QA teams can track where customers are experiencing delays or get transferred between queues. They can also assess whether calls are being routed based on the right criteria, transfers being sent to the wrong department, and what friction points are leading to negative customer experiences and lower call center agent productivity.
Keeping your call center functioning is one thing, but ensuring productivity is a completely different animal.
Thankfully, productivity metrics provide a quantitative measure of your call center's operational efficiency, so you can use these numbers to understand team performance, workload distribution, and time management.
But without QA, you’re missing crucial information that will show you why these call center productivity metrics are changing. Rather than simply tracking individual agents, QA serves as a central resource for monitoring and enhancing overall team productivity. And by adding AI to your QA, you can target these common metrics at any scale.
Ready to see how AI-powered QA can transform your call center’s productivity? Start your self-guided, interactive demo of Scorebuddy right now.

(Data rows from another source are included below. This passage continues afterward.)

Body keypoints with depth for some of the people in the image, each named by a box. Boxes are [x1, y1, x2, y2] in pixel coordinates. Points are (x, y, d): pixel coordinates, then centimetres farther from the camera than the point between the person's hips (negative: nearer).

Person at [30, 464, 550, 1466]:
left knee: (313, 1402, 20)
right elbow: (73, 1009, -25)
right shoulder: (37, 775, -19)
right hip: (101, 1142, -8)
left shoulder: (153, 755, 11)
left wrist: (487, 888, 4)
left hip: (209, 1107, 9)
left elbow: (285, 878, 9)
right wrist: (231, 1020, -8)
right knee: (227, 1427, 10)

What are the most important call center productivity metrics?
The most important productivity metrics for contact centers include:
-Average handle time (AHT): Measures call length, including talk and after-call work.
-First contact resolution (FCR): Tracks issue resolution on the first interaction.

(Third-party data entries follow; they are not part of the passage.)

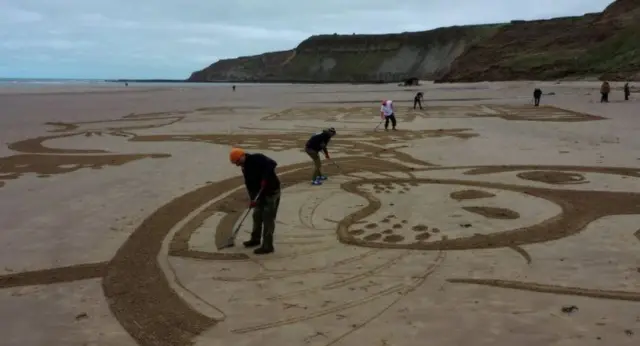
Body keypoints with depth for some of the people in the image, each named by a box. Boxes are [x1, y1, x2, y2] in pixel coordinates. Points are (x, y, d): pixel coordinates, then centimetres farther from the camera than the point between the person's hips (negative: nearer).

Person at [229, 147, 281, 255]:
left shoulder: (257, 158, -20)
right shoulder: (245, 168, 6)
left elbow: (272, 164, -35)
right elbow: (249, 184, 5)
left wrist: (265, 178, -34)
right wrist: (253, 199, -6)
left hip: (271, 191, -9)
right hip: (261, 193, 9)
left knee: (268, 219, -6)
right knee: (257, 216, 18)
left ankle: (267, 246, -1)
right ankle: (255, 239, 36)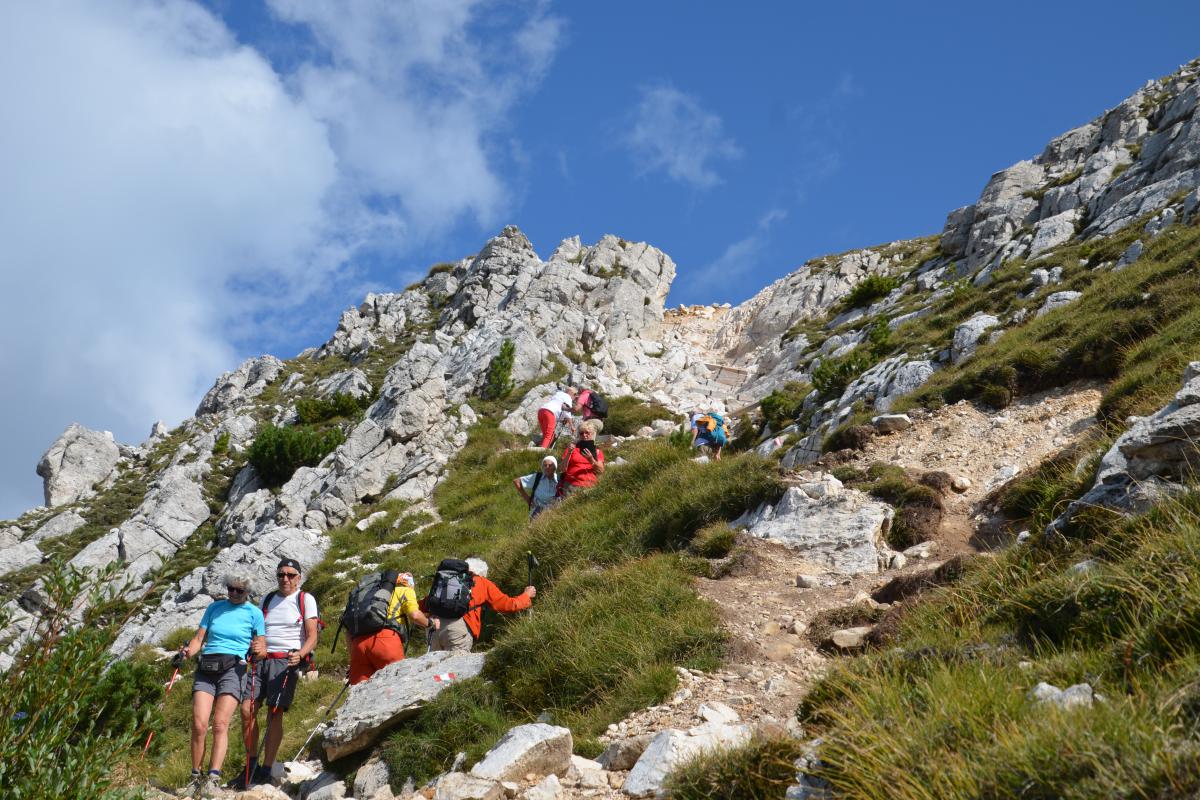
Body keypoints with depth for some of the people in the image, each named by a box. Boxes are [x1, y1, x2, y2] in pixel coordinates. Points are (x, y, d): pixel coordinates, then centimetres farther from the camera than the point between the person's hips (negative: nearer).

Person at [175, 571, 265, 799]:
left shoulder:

-Occupancy rate: Shows how much time agents spend actively working.
-Agent utilization rate: Measures productive time vs. total logged-in time.
-Call abandon rate: Indicates how often callers hang up before being helped.
-Service level: Reflects how quickly calls are answered within a set timeframe.
How can quality assurance improve call center productivity metrics?
Quality assurance improves call center productivity by identifying workflow gaps, inefficient scripts, and agent performance issues that slow down interactions. It ensures agents follow best practices, reduces unnecessary transfers, and streamlines after-call work.
Analyzing QA data improves training and tools, resulting in quicker resolutions, efficient resource use, and more consistent performance in key productivity metrics.
What’s the difference between call center productivity metrics and call center agent performance metrics?
Call center productivity metrics measure overall operational efficiency, focusing on factors like call volume, handle time, and service level across the team or center. Contact center agent performance metrics, however, focus on individual behavior and results, such as QA scores, adherence to protocols, and successful resolutions.
In basic terms, productivity metrics show the center's overall performance, while performance metrics assess each agent's individual contribution.
Which call center metrics are most impacted by coaching?
Coaching makes the biggest impact on key metrics tied to agent behavior and decision-making. These include first call resolution rate (FCR), average handling time (AHT), quality assurance (QA) scores, schedule adherence, call transfer rate, customer effort score (CES), and more.
Effective coaching helps agents improve communication, troubleshoot faster, follow processes correctly, and stay on task, leading to more positive interactions and increased customer loyalty.